The American visit was a focal point in Lucas' public temperance career. There she was able to experience 'the advanced views and institutions of a less trammelled social system', influences she found 'congenial'. Having signed the temperance pledge at the age of sixteen, she joined the American Independent Order of Good Templars in 1872, and became a grand worthy vice-templar in 1874. The Good Templars organised the British tour of 'Mother' Eliza Stewart, whose participation in the protests against saloons in the Women's Crusade led to the creation of the Woman's Christian Temperance Union (WCTU) in 1874.

Temperance and Suffrage

Lucas and Thompson spoke at a meeting in Newcastle upon Tyne in 1876 which stimulated the founding of the British Women's Temperance Association (BWTA). Lucas was elected BWTA president in 1878, but she also supported peace and anti-prostitution work, and served on the executives of the National Society for Women's Suffrage and the Ladies National Association for the Repeal of the Contagious Diseases Acts. Her main concern being temperance, she remained BWTA president until her death. In 1885 American WCTU leader Frances Willard selected Lucas as first president of the World's Woman's Christian Temperance Union. This emphasised the organisation's global commitment. Consequently, Lucas crossed the Atlantic again in 1886 to attend the WCTU convention in Minneapolis, at which she was warmly received.
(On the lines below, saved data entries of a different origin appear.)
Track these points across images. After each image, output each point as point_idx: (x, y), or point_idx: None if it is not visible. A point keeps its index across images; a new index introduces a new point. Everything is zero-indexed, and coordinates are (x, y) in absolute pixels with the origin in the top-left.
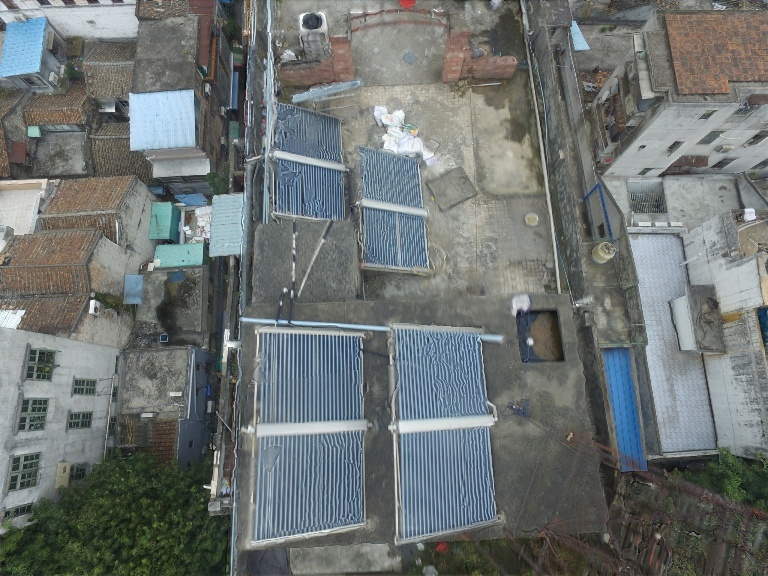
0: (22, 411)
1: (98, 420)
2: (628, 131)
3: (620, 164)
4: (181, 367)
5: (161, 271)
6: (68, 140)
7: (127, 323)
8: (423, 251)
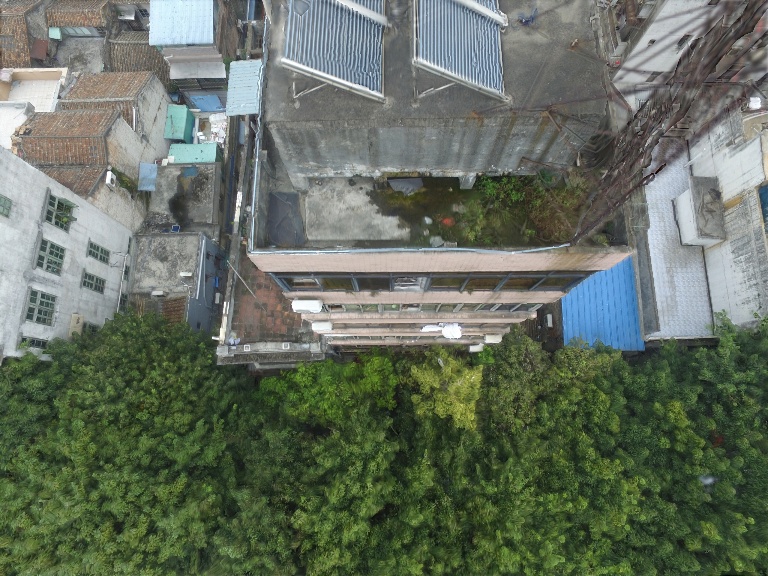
0: (41, 249)
1: (110, 291)
2: (638, 27)
3: (629, 66)
4: (192, 252)
5: (175, 166)
6: (87, 45)
7: (140, 210)
8: None
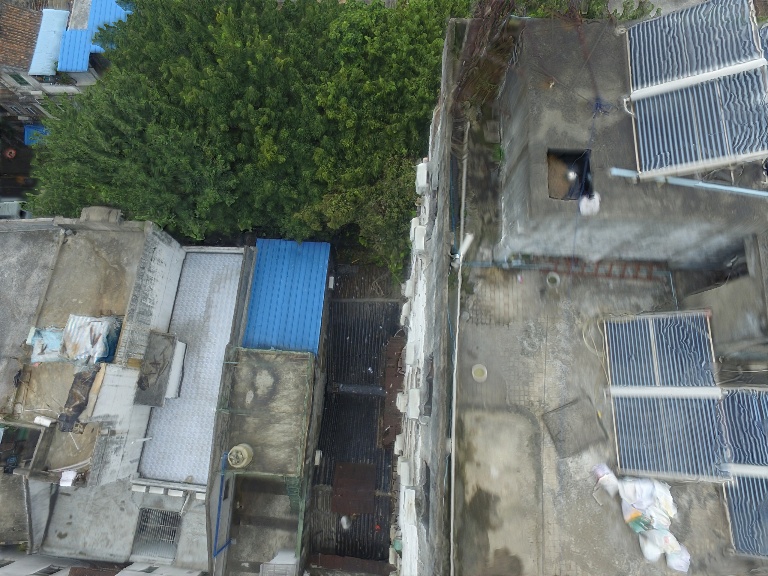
0: None
1: None
2: None
3: None
4: None
5: None
6: None
7: None
8: (614, 344)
Lucas embodied the phase of women's temperance that saw the movement's power as being primarily in the home and in the superiority of women's moral virtues. In her fourth annual report she commented: ‘I believe (that) in the household, women have a greater power over men, than men have over women, in inducing abstinence from intoxicating drinks’. During the 1870s, she also made increasingly conservative assessments of the reality of the British position regarding social protest. British women would not, Lucas believed, emulate the American crusade marches. ‘It is hardly likely we can go through the streets and kneel at the doors of the gin palaces’, she reasoned, but temperance women could in Britain hold processions and assemblies. They could also lobby, and in 1879 she presented the first women's petition in favour of Sunday closing to the House of Commons.
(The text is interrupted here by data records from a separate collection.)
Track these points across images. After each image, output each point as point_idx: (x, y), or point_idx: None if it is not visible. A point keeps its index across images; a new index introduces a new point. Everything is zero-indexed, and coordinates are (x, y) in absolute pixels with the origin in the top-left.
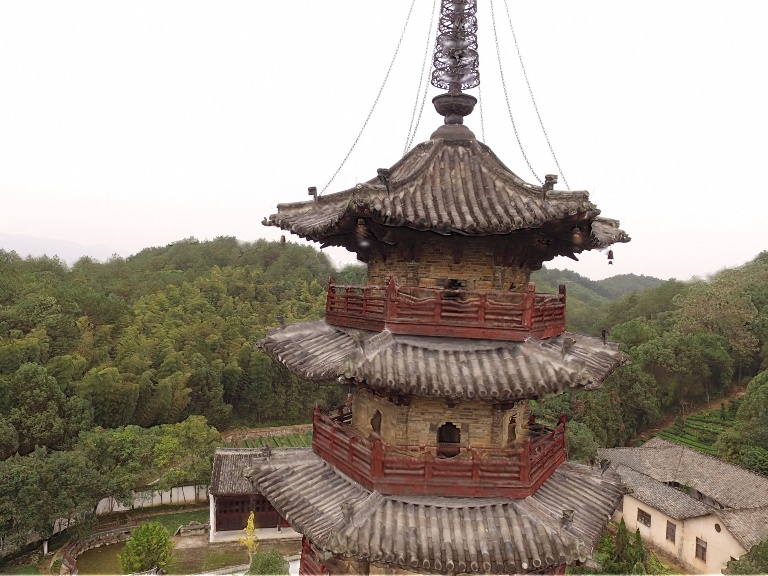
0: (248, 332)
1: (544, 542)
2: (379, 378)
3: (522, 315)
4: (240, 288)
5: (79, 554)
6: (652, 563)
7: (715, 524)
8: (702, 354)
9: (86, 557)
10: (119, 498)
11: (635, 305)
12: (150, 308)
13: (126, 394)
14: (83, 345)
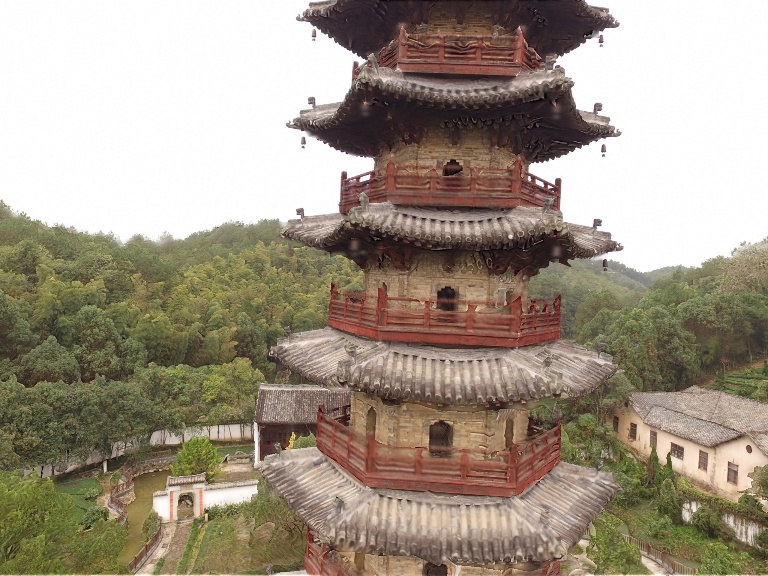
0: (291, 298)
1: (529, 226)
2: (389, 84)
3: (514, 54)
4: (283, 260)
5: (135, 476)
6: (682, 482)
7: (746, 446)
8: (744, 312)
9: (141, 479)
10: (171, 428)
11: (679, 281)
12: (198, 276)
13: (177, 341)
14: (137, 297)
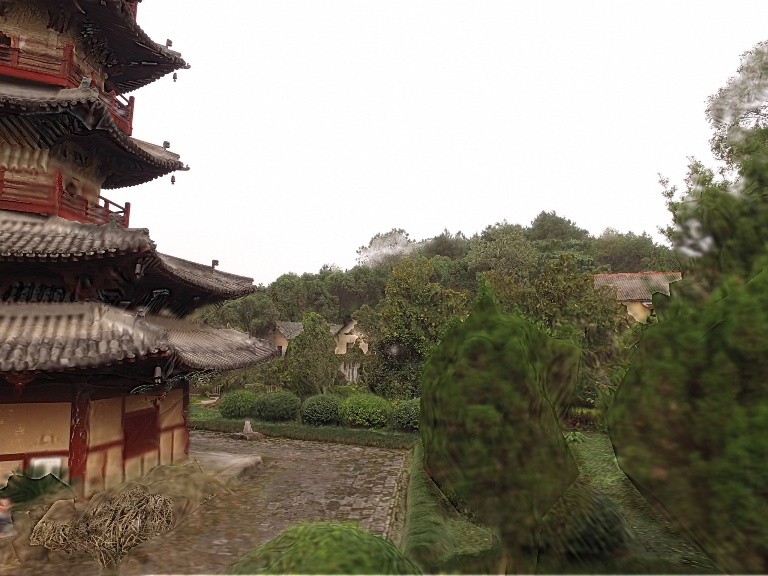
0: None
1: None
2: None
3: None
4: None
5: None
6: None
7: None
8: (376, 281)
9: None
10: None
11: None
12: None
13: None
14: None
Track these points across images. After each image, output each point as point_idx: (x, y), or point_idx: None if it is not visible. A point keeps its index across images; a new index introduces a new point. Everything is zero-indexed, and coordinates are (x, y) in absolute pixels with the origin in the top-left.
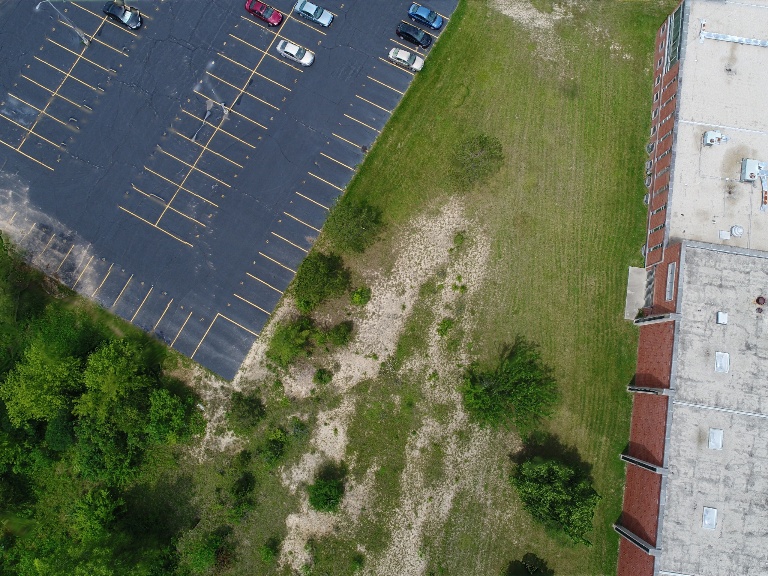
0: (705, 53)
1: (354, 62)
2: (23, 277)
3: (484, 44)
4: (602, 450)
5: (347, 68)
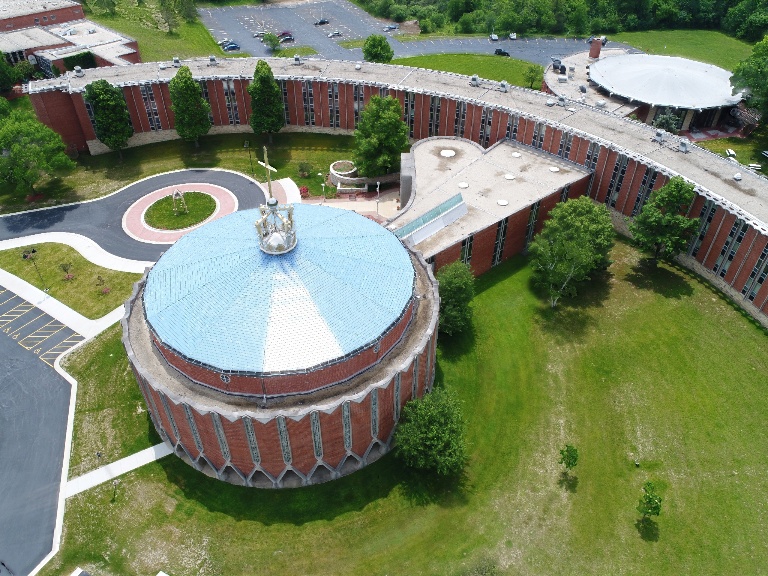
0: None
1: None
2: (267, 2)
3: None
4: None
5: None
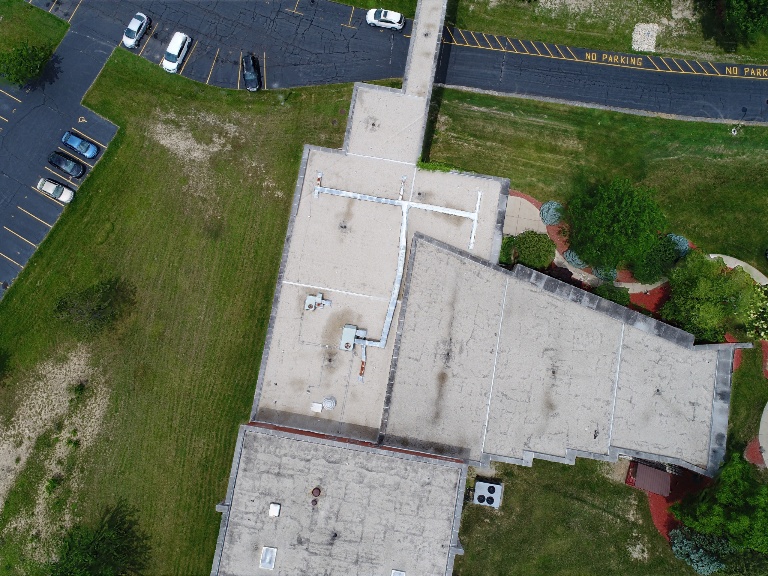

By 1883–4 it was becoming clear that the general failure to convert men to temperance required a more radical conclusion: ‘The conviction grows upon me that while Petitions educate the workers and the people something more is needed to make them effectual’. Had not ‘the time come’, she wondered, ‘when it becomes a duty to claim the right to vote on the side of Temperance?’. In spite of this, the BWTA remained only one of several women's temperance organisations, and it did not enter its major period of expansion until after her death.

Death

She died from tuberculosis on 4 February 1890 at her London home, 7 Charlotte Street, Bloomsbury, and was buried in Highgate cemetery with her husband.[1]

Friends and colleagues described Lucas variously as a 'homely British matron', 'well-preserved, erect and vigorous', an 'earnest speaker', and 'tall and stately'. She had an impressive shock of silvery hair when into her sixties. The BWTA achieved greater success under her successor, Lady Henry Somerset, but ultimately British temperance was destined to achieve less than its American counterpart. Lucas was however, an important link in the Anglo-American women's reform networks as well as being a pioneer in British women's temperance. In 2007, her grave was honoured by the English Heritage for her work in the anti-slavery movement and women's reform.[2]

References

  1. "Highgate (Western) Cemetery (tomb no. 13876), Camden, London Listed Grade II in 2007". Retrieved 3 December 2010.
  2. Associated Press (20 December 2007). "Anti-slavery landmarks honoured". BBC News. Retrieved 16 May 2012.